* Text block:
□ □ □ □

Q. Is there a difference for aP vs wP individuals with these values?
ggplot(igg) +
aes(MFI_normalised, antigen, col=infancy_vac) + geom_boxplot()

Q. Is there a temrol response - i.e. do values increase or decrease over time?
ggplot(igg) +
aes(MFI_normalised, antigen, col=infancy_vac) + geom_boxplot() + facet_wrap(~visit)

pt.igg.21 <- igg |> filter(antigen == "PT",
dataset == "2021_dataset")
ggplot(pt.igg.21) +
aes(planned_day_relative_to_boost,
MFI_normalised,
col=infancy_vac,
group = subject_id) +
geom_point() + geom_line()

geom_vline(xintercept = 14, lty = "dashed")
mapping: xintercept = ~xintercept
geom_vline: na.rm = FALSE
stat_identity: na.rm = FALSE
position_identity
ggplot(pt.igg.21) +
aes(planned_day_relative_to_boost,
MFI_normalised,
col = infancy_vac,
group = subject_id) +
geom_point(alpha = 0.4) +
geom_line(alpha = 0.3) +
geom_smooth(aes(group = infancy_vac), se = FALSE, linewidth = 2) +
geom_vline(xintercept = 14, lty = "dashed") +
labs(
title = "IgG Response to Pertussis Booster Over Time",
x = "Days Relative to Booster",
y = "Normalized MFI",
color = "Infancy Vaccine"
) +
theme_classic()
`geom_smooth()` using method = 'loess' and formula = 'y ~ x'

□ □ □ □

In the R plotting code, what title does the final plot get?

[Dataset entries]

□ □ □ □

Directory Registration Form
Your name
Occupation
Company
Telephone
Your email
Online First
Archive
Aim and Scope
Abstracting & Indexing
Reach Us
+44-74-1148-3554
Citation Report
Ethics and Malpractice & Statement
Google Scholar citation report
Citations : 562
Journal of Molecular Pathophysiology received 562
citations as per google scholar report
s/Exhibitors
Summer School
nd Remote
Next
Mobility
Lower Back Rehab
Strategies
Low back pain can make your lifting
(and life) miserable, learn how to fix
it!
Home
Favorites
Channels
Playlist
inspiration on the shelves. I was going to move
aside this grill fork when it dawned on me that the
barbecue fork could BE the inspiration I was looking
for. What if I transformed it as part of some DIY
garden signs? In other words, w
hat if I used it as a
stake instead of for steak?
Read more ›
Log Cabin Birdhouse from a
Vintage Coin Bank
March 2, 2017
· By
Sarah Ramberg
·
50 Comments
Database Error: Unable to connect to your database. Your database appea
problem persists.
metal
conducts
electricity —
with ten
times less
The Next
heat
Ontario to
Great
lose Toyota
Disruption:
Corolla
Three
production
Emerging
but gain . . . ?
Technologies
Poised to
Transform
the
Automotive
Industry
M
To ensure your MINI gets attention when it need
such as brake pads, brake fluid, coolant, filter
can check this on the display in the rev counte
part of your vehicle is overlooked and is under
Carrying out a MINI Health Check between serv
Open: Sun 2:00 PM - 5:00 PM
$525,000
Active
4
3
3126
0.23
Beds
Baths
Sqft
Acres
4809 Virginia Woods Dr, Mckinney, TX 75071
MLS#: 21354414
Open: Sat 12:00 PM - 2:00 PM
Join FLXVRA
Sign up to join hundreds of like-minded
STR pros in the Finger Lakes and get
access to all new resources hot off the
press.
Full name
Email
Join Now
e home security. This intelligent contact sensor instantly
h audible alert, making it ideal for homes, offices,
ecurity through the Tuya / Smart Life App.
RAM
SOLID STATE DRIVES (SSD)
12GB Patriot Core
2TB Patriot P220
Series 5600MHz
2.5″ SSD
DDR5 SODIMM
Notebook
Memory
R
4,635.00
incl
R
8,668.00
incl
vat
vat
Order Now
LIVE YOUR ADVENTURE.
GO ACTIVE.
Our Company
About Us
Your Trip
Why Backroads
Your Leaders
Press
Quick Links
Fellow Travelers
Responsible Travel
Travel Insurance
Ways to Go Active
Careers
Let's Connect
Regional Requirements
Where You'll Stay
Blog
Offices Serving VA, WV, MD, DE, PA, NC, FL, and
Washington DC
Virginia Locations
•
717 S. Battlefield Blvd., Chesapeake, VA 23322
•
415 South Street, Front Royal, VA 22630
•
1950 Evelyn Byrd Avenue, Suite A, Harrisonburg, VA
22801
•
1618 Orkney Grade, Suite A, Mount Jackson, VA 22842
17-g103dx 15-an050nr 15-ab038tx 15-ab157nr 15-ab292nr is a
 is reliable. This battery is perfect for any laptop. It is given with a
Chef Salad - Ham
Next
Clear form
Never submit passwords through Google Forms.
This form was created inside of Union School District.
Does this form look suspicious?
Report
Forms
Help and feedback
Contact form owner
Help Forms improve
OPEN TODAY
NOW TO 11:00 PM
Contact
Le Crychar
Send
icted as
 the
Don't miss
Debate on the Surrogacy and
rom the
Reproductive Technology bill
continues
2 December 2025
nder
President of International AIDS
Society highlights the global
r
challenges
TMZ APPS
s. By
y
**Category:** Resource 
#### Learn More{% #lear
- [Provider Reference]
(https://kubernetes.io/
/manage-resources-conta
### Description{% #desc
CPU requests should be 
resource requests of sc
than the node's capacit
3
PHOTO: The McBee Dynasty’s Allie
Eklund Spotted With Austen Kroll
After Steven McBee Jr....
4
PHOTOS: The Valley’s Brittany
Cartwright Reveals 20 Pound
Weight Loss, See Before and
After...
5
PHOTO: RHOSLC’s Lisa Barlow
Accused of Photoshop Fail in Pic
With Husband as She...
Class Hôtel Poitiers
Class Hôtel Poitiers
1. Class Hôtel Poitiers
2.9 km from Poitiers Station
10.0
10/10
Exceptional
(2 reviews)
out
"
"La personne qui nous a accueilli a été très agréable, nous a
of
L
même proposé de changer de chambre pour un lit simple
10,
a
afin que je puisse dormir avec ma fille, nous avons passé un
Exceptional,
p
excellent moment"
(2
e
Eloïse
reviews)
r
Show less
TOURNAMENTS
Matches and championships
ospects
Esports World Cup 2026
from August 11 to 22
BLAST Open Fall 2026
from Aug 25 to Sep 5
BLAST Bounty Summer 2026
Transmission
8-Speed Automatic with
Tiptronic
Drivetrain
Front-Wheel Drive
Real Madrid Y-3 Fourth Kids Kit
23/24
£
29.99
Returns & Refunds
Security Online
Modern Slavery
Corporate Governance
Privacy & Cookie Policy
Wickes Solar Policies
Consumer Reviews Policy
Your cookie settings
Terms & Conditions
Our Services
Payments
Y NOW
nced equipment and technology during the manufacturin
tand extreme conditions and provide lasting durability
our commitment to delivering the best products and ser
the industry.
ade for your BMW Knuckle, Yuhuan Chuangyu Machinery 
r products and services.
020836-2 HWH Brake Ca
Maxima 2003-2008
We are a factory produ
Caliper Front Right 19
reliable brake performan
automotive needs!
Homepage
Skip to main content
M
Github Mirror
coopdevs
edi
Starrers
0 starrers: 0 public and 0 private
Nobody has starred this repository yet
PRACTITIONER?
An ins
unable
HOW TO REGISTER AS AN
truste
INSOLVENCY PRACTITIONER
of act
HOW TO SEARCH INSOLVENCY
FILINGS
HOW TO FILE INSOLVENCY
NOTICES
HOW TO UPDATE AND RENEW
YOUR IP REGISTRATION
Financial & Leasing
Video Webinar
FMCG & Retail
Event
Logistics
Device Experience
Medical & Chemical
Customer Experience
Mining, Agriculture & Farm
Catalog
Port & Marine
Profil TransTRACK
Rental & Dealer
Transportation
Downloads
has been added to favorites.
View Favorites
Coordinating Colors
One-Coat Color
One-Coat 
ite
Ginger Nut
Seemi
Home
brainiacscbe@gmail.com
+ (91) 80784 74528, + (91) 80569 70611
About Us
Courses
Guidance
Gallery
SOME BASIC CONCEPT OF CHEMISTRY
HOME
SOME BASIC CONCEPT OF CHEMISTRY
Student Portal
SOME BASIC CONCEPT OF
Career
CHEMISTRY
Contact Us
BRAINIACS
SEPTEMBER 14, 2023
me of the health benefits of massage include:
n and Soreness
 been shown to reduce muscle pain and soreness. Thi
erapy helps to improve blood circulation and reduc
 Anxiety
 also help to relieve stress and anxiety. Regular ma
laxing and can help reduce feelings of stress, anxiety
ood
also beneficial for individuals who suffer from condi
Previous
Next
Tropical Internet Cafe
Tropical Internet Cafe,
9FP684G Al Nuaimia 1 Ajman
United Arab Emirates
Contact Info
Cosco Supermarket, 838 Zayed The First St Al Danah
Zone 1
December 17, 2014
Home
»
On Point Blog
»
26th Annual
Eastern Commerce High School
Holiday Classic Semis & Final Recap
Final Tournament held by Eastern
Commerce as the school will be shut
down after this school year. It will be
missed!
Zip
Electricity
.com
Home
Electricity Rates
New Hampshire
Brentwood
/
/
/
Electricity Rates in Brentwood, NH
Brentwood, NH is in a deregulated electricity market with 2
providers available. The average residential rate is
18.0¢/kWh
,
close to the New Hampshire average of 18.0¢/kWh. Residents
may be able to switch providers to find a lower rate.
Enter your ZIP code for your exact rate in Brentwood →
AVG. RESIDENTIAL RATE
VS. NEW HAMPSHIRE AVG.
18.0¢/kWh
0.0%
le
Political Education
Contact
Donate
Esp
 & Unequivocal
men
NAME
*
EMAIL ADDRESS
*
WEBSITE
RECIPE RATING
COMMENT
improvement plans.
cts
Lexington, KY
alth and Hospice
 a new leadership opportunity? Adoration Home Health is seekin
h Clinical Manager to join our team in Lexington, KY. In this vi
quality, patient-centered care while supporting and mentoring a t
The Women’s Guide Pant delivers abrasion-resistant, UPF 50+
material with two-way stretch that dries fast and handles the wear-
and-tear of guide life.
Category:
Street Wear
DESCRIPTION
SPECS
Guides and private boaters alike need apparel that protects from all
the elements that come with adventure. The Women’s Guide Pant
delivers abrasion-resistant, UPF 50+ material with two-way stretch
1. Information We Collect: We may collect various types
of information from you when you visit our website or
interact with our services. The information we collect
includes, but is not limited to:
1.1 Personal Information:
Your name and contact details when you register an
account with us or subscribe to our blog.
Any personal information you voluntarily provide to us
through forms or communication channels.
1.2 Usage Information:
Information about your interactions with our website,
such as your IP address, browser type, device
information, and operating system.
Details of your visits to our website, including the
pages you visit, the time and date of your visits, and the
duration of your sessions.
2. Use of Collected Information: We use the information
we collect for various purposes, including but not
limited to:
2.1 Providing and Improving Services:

□ □ □ □

* Result for this exercise: "IgG Response to Pertussis Booster Over Time"